↓↓↓
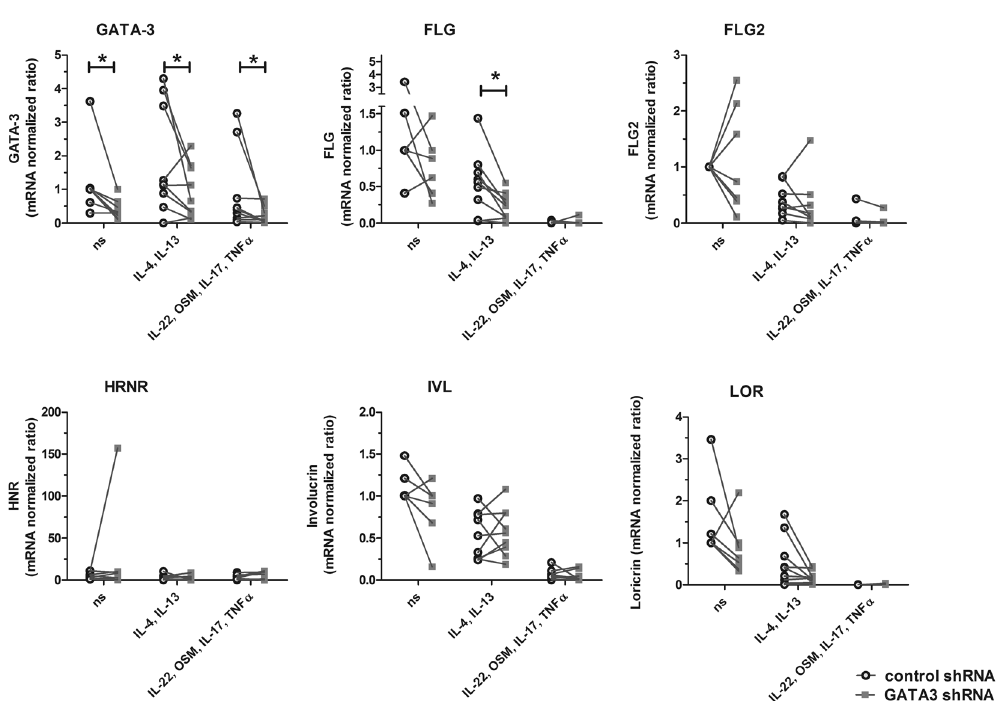
Figure 4. Influence of GATA3 silencing on the expression of genes encoding for major epidermal barrier proteins. GATA3 silenced and control treated keratinocytes were incubated with the indicated stimuli for 3 days (25 ng/ml were used for IL-4, IL-13, OSM and IL-17 and 10 ng/ml were used for IL-22 and TNF α ). Subsequently, qRT-PCR was performed and the expression of GATA3, LOR, IVL, FLG, FLG2, and HRNR were analysed. Relative mRNA expression levels normalized to PGK1 are shown. n = 7–8 independent experiments with keratinocytes from different donors. P values depict statistical values estimated with t-test (paired-t-test or Wilcoxon signed rank test). * p <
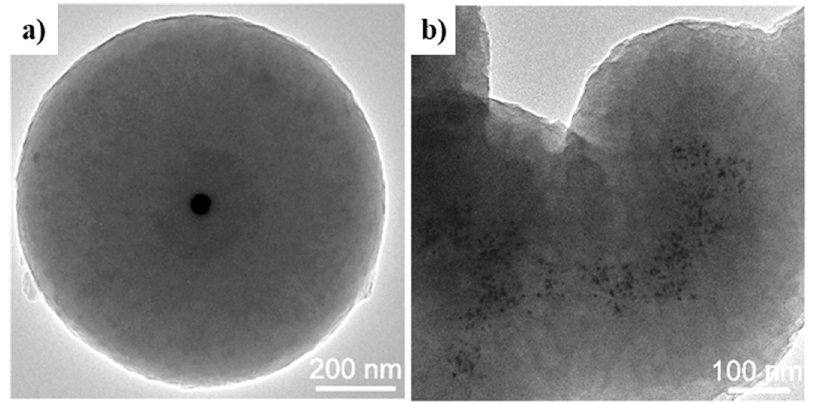
Figure 9. TEM image of ( a ) 0.38 wt% 50 nm Au NP (dark middle circle) and ( b ) 3.8 nm Pt NPs within the COF. Reprinted with permission from [58]. Copyright (2017) American Chemical Society.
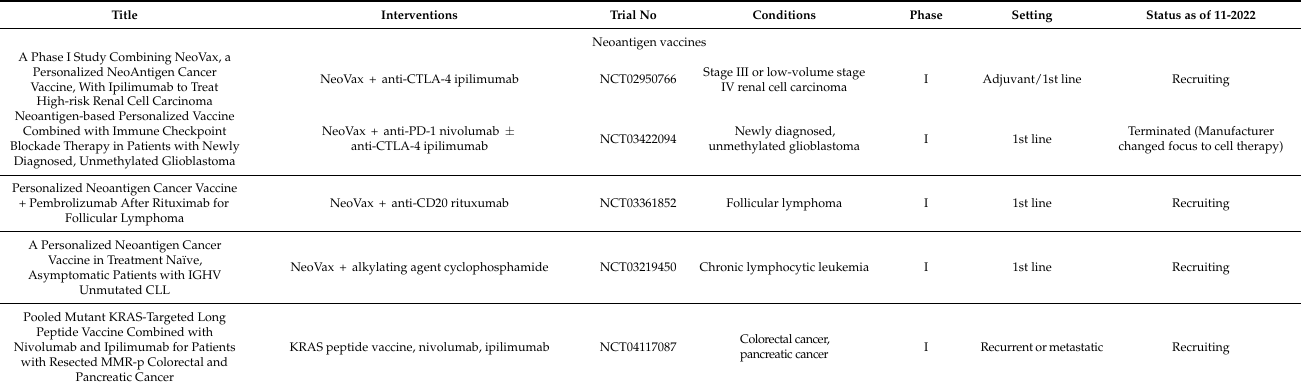
Table 5. Representative examples of ICI therapy in combination with other drugs to overcome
↑↑↑
_EXERCISE DESCRIPTION:_ Pull every line containing the string "from" out of the data above and copy it.

_ANSWER TO THIS PROBLEM:_
Figure 4. Influence of GATA3 silencing on the expression of genes encoding for major epidermal barrier proteins. GATA3 silenced and control treated keratinocytes were incubated with the indicated stimuli for 3 days (25 ng/ml were used for IL-4, IL-13, OSM and IL-17 and 10 ng/ml were used for IL-22 and TNF α ). Subsequently, qRT-PCR was performed and the expression of GATA3, LOR, IVL, FLG, FLG2, and HRNR were analysed. Relative mRNA expression levels normalized to PGK1 are shown. n = 7–8 independent experiments with keratinocytes from different donors. P values depict statistical values estimated with t-test (paired-t-test or Wilcoxon signed rank test). * p <
Figure 9. TEM image of ( a ) 0.38 wt% 50 nm Au NP (dark middle circle) and ( b ) 3.8 nm Pt NPs within the COF. Reprinted with permission from [58]. Copyright (2017) American Chemical Society.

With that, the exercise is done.